« L’immigration n’est pas une chance ». Dans un entretien publié ce 1er juillet sur le site de l’hebdomadaire Valeurs actuelles, le président des Républicains (LR) et candidat à la présidence française, Bruno Retailleau, a durci le ton sur la thématique migratoire, tant à l’encontre des arrivées légales qu’illégales.
« C’est une question de nombre, pas de statut », a-t-il assuré, y voyant une « distinction totalement dépassée » et estimant qu’« aujourd’hui, l’immigration légale fabrique des illégaux », notamment via le dévoiement des titres de séjour courts. Au passage, l’ancien ministre de l’Intérieur (2024-2025) a fustigé les « discours faussement fermes » des candidats du « bloc central » sur ce sujet, les estimant « totalement hors-sol ».
« Sur le droit du sol, je suis pour sa suppression », a-t-il affirmé, estimant que la « contrepartie » de l'attribution de la nationalité à toute personne née en France était « l'assimilation », qui, à ses yeux, « ne fonctionne plus ».
« L'avenir de l'Afrique n'est pas en Europe, mais sur le continent africain »
Sur cette lancée, Bruno Retailleau s'est également engagé, en cas d’accession au pouvoir, à « réduire drastiquement » le regroupement familial. « De même, je mettrai fin aux aides automatiques pour les étrangers qui arrivent en France », a ajouté le sénateur de la Vendée, précisant qu’« il faudra attendre cinq ans de présence légale et de travail pour pouvoir en bénéficier ».
Le patron des LR s’est également adonné à une charge contre le gouvernement espagnol du Premier ministre socialiste Pedro Sánchez, qui a entrepris de régulariser 500 000 clandestins, assurant qu’il s’attellerait à tenter de « changer les règles européennes afin que les visas territorialisés » soient « limités au pays dans lequel ils sont délivrés ».
« L'avenir de l'Afrique n'est pas en Europe, mais sur le continent africain », a-t-il encore affirmé, excluant notamment que « le changement climatique serve de prétexte à un changement de civilisation ».

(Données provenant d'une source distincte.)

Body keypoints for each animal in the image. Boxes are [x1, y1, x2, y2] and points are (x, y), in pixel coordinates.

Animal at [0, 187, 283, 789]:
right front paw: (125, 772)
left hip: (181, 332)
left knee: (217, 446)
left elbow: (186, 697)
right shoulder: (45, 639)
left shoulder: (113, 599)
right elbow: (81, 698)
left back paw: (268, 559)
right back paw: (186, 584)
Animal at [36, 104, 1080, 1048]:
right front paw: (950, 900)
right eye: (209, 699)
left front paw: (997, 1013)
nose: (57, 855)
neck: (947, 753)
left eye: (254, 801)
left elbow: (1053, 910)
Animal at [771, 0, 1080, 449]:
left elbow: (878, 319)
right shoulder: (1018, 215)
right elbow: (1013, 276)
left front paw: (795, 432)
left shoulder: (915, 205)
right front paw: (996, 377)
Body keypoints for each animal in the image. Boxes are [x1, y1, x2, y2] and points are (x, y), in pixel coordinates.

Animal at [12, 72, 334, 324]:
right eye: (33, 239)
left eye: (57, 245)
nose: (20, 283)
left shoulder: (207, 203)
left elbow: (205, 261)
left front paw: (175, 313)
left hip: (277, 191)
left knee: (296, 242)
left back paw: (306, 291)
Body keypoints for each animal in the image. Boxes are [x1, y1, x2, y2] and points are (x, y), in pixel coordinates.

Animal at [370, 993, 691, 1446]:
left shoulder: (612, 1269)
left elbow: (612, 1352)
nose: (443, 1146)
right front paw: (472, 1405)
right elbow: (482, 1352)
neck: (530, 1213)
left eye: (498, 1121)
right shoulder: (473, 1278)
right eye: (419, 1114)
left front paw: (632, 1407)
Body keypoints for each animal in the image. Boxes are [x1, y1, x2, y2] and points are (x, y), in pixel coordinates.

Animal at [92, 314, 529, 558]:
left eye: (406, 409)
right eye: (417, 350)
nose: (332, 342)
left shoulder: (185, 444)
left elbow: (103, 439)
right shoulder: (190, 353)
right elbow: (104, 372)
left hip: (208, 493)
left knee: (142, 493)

Régulièrement dépeint dans la presse comme cherchant à « séduire » l’électorat du Rassemblement national, Bruno Retailleau assure que c’est parce qu’il « respecte les électeurs du Rassemblement national » qu’il « refuse de leur faire des promesses démagogiques ». En face, le parti de Jordan Bardella lui tient rigueur de la hausse de 11 % du nombre de titres de séjour délivrés lors de son passage place Beauvau, évoquant un « record absolu ».